Suppose $f$ a function defined on $\left[\dfrac{-1}{2};\dfrac{1}{2}\right]$ as $f(x)=x^2\left(1+2+\cdots+\left\lfloor \dfrac{1}{|x|} \right\rfloor\right) $.
- How can I prove that $f$ has a finite limite on $0$?
- Calculate for $k \in \mathbb{N}^*$ : $\displaystyle \lim_{x\to0+}\left(x\left(\left\lfloor \dfrac{1}{x} \right\rfloor+\left\lfloor \dfrac{2}{x} \right\rfloor+\cdots+\left\lfloor \dfrac{k}{x} \right\rfloor\right)\right)$.
For the second question, note that if $x=\frac1n$, then
$$x\left(\left\lfloor\frac1x\right\rfloor+\left\lfloor\frac2x\right\rfloor+\ldots+\left\lfloor\frac{k}x\right\rfloor\right)=\frac1n(n+2n+\ldots+kn)=\frac12k(k+1)\;,$$
which tells you what the limit has to be.

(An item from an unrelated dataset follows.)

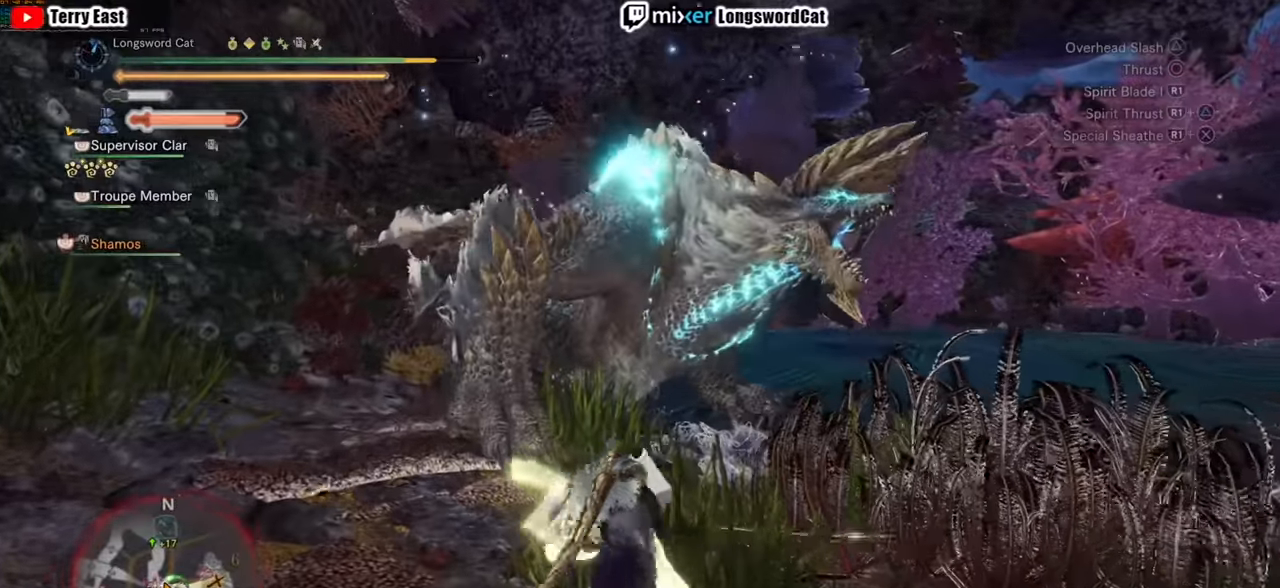
{"buttons": [], "left_stick": "up", "right_stick": "center"}
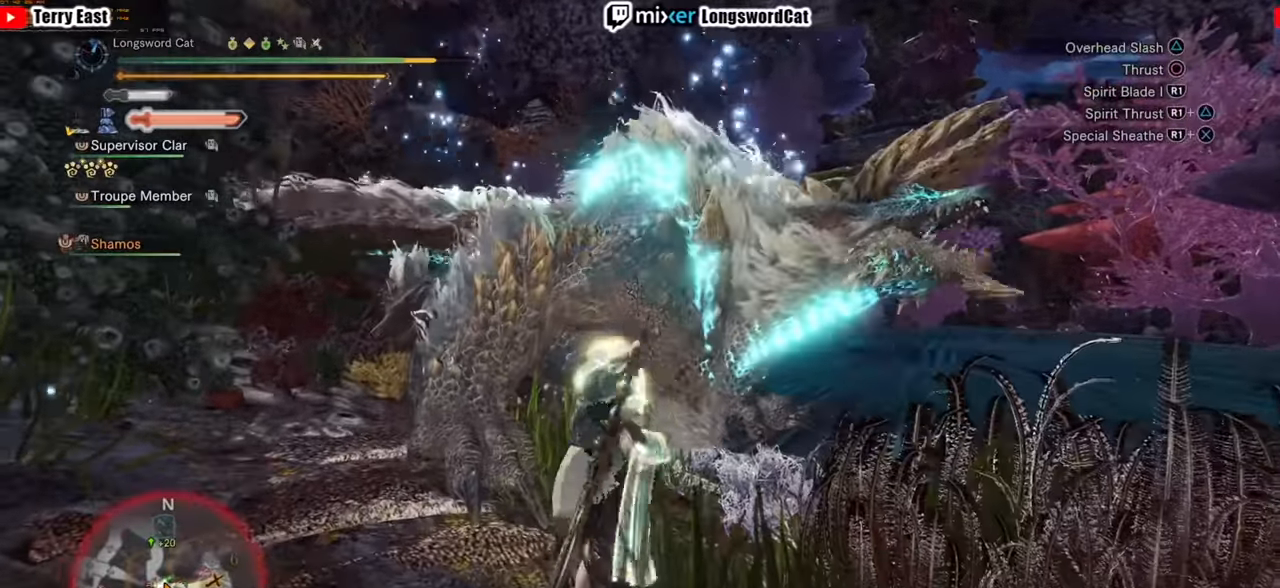
{"buttons": ["R1"], "left_stick": "up", "right_stick": "center", "events": [[180, "R1", "down"], [260, "R1", "up"], [340, "R1", "down"], [420, "R1", "up"], [500, "R1", "down"]]}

Moreover, if $\frac1{n+1}<x<\frac1n$, then $n<\frac1x<n+1$, so
$$\frac1{n+1}\sum_{m=1}^kmn\le x\left(\left\lfloor\frac1x\right\rfloor+\left\lfloor\frac2x\right\rfloor+\ldots+\left\lfloor\frac{k}x\right\rfloor\right)<\frac1n\sum_{m=1}^km(n+1)\;,$$
and a little more work shows that it really is the limit.